- Born: 24 May 1957 (age 69) Toronto, Ontario
- Education: University of Toronto York University Stanford University
- Occupations: Lawyer, writer, law professor

= William Kaplan =

Canadian lawyer and writer (born 1957)

William Kaplan (born 24 May 1957) is a Canadian lawyer, arbitrator, emeritus professor of law and author. He is a recipient of the Law Society Medal from the Law Society of Upper Canada (1999) for his contributions to the legal profession and the David W. Mundell medal for legal service to Ontario (2009).

==Biography==
Kaplan was a professor at the University of Ottawa Law School from 1989 to 2001also worked during that time in private practice as a mediator and investigator. Kaplan served as an arbitrator or mediator for numerous labour action and negotiations in Canada since 1989, including high profile disputes such as the 2025 Air Canada flight attendants strike, Nova Scotia healthcare worker compensation in 2018, 2018 York University strike, and CP Rail worker strike in 2012.

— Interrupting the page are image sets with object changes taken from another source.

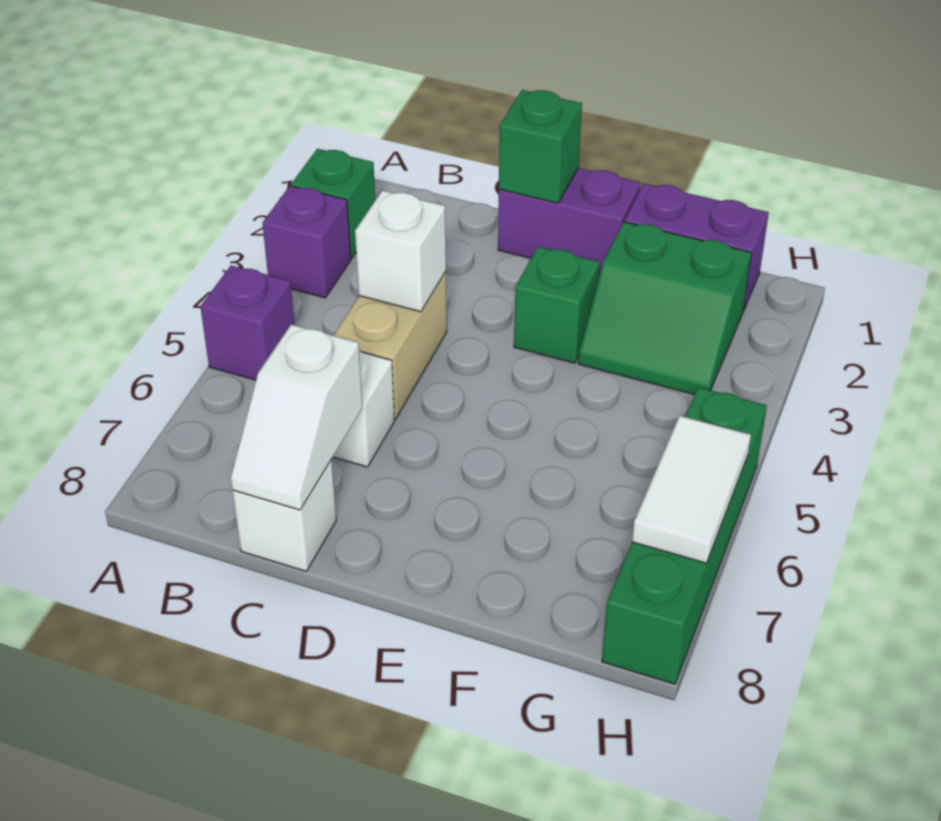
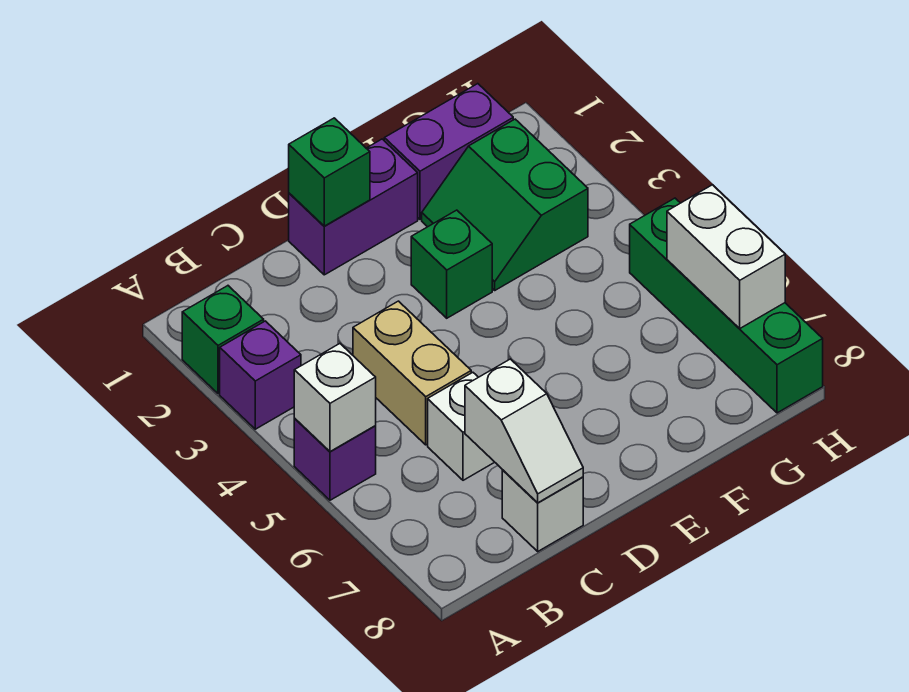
white brick C4 level 2 -> white brick A5 level 2
green slope F2:G3 level 1 top 2 -> green slope F2:G3 level 1 top G
white tile H6:H7 level 2 -> white brick H6:H7 level 2

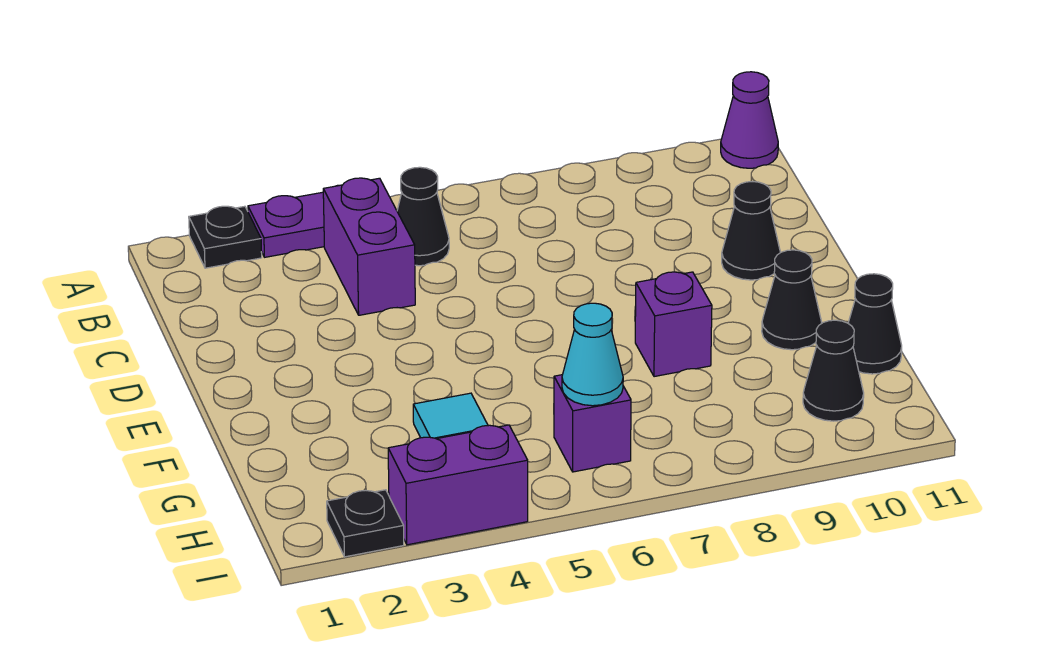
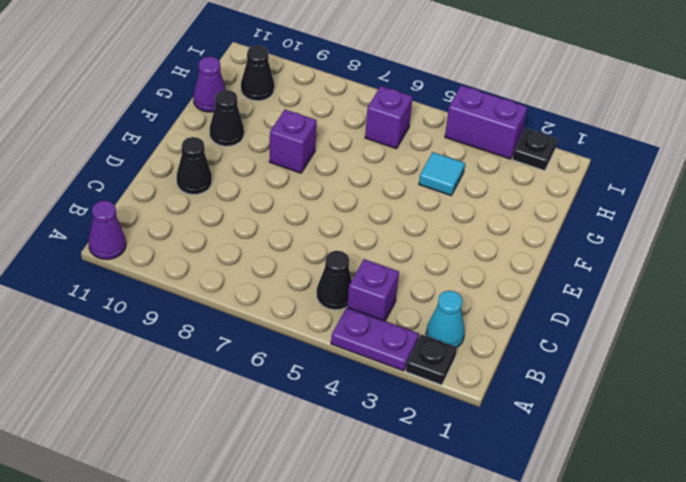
purple brick B4:C4 level 1 -> purple brick B4 level 1
black cone G11 level 1 -> purple cone G11 level 1
cyan cone H6 level 2 -> cyan cone B2 level 1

His awards from the Law Society of Upper Canada have included the Law Society Medal in 1999, and an Honorary L.L.D. in 2002. In 2010 the government of Ontario awarded him the 2009 David W. Mundell medal.

== Writings ==
- Everything that Floats: Pat Sullivan, Hal Banks and the Seamen's Unions of Canada, by William Kaplan, Toronto 1987, University of Toronto Press, ISBN 0-8020-2597-8.
- State and Salvation: The Jehovah's Witnesses & Their Fight for Civil Rights, by William Kaplan, Toronto 1989, University of Toronto Press.
- Belonging: The Meaning and Future of Canadian Citizenship, edited by William Kaplan, Montreal 1992, McGill-Queen's University Press, ISBN 0-7735-0985-2.
- Law, Policy, and International Justice, edited by William Kaplan and Donald McRae, Montreal 1993, McGill-Queen's University Press, ISBN 0-7735-1114-8.
- Bad Judgment: The Case of Mr. Justice Leo A. Landreville, by William Kaplan, Toronto 1996, University of Toronto Press
- Presumed Guilty: Brian Mulroney, the Airbus Affair, and the Government of Canada, by William Kaplan, 1998, ISBN 0-7710-4593-X.
- One More Border: The True Story of One Family's Escape from War-Torn Europe, by William Kaplan, Toronto 1998, Groundwood Books.
- A Secret Trial: Brian Mulroney, Stevie Cameron, and the Public Trust, by William Kaplan, Montreal 2004, McGill-Queen's University Press, ISBN 0-7735-2846-6.
- Canadian Maverick: The Life and Times of Ivan C Rand, by William Kaplan, Toronto 2009, University of Toronto Press
- Why Dissent Matters: Because Some People See Things The Rest of Us Miss, by William Kaplan, Toronto 2017, McGill-Queen's University Press, ISBN 978-0773550704.